### [What you are asked to do]
Filter the entries, keeping every line with the string "CEREALE".

### [Input records]
BEGIN
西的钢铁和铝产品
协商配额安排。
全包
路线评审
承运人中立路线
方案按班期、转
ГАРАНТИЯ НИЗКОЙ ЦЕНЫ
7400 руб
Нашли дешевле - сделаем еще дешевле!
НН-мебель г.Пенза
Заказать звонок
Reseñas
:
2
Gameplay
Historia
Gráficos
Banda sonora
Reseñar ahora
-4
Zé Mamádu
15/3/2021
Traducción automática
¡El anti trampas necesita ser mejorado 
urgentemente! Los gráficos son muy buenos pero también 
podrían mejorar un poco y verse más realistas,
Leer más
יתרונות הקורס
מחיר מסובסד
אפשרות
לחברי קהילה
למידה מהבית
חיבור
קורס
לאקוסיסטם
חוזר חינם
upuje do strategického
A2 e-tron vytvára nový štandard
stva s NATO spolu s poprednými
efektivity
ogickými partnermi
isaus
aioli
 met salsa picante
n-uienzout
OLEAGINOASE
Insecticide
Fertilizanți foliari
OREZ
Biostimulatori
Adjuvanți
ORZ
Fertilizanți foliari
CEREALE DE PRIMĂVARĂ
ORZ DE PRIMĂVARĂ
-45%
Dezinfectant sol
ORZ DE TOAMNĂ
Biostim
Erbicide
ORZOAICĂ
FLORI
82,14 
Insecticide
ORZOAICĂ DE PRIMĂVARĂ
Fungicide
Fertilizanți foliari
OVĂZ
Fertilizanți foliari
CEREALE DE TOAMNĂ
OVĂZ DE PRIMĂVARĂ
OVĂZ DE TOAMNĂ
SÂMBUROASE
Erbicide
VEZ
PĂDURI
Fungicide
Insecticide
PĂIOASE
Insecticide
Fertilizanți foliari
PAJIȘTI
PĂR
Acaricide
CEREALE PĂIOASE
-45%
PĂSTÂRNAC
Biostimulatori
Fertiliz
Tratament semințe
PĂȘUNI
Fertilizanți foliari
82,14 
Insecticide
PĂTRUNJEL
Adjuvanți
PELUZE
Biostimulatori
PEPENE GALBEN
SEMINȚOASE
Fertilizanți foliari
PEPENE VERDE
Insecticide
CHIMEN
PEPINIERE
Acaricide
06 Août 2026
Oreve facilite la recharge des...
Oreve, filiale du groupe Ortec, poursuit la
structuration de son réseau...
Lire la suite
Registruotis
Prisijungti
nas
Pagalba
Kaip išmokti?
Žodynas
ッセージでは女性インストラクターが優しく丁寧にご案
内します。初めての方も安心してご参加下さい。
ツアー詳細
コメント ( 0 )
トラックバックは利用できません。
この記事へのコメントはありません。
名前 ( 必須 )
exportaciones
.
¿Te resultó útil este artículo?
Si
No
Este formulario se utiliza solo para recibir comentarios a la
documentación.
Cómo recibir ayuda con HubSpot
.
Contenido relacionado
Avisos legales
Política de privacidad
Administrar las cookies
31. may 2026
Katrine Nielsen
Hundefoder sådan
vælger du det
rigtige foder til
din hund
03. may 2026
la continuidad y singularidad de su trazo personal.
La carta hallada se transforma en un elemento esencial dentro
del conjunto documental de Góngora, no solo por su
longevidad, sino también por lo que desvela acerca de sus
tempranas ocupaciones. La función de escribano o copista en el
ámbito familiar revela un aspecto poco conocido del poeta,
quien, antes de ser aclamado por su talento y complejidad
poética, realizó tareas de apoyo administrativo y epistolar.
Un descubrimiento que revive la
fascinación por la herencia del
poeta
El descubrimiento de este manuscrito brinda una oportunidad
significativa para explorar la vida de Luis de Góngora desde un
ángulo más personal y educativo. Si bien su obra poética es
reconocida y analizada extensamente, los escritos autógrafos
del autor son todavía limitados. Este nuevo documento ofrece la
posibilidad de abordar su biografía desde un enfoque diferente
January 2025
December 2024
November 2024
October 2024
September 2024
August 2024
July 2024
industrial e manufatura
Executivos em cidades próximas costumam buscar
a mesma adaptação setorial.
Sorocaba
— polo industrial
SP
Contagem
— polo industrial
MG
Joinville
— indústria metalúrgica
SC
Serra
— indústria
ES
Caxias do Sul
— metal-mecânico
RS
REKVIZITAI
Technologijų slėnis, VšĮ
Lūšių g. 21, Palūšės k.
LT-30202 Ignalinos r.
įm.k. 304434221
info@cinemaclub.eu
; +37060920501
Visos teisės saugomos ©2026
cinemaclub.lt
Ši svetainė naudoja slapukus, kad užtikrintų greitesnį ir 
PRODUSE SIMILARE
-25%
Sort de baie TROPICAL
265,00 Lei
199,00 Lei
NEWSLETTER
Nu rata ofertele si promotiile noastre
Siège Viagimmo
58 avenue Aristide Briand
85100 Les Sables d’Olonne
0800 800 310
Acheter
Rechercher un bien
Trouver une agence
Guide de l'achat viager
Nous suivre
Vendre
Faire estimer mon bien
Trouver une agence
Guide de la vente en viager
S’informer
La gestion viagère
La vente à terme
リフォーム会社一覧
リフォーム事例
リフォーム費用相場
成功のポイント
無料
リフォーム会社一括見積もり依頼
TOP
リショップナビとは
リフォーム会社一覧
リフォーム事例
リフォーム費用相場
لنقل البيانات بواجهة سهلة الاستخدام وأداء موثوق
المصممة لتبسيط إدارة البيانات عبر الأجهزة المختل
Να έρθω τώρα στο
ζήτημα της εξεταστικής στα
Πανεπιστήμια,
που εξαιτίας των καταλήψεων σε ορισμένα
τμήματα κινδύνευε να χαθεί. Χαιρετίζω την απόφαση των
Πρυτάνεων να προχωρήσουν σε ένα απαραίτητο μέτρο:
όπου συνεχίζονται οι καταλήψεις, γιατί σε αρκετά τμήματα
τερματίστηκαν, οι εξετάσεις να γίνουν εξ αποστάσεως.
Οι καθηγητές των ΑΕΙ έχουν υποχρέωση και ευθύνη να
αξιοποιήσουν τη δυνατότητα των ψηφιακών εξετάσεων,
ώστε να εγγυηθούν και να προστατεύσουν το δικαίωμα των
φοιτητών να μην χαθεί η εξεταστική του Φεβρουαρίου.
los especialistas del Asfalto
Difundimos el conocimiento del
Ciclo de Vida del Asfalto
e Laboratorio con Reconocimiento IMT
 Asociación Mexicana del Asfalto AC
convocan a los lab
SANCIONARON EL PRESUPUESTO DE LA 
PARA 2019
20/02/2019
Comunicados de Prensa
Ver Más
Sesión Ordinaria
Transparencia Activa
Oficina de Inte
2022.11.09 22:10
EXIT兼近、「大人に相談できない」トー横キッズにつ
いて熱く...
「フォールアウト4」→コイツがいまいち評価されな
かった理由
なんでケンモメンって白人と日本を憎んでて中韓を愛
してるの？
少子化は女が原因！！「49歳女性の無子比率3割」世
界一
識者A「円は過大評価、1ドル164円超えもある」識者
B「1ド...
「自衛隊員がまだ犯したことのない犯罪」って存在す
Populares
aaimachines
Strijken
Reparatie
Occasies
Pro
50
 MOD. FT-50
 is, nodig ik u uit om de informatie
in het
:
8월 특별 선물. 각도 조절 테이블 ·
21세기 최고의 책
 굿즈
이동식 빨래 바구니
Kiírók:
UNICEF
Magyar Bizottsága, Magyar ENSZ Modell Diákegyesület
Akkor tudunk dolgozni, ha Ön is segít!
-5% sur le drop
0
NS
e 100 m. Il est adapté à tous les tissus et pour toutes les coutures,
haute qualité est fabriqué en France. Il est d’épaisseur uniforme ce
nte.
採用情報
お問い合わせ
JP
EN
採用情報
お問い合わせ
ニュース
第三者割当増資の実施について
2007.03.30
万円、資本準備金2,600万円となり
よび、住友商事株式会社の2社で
END
### [Task solution]
CEREALE DE PRIMĂVARĂ
CEREALE DE TOAMNĂ
CEREALE PĂIOASE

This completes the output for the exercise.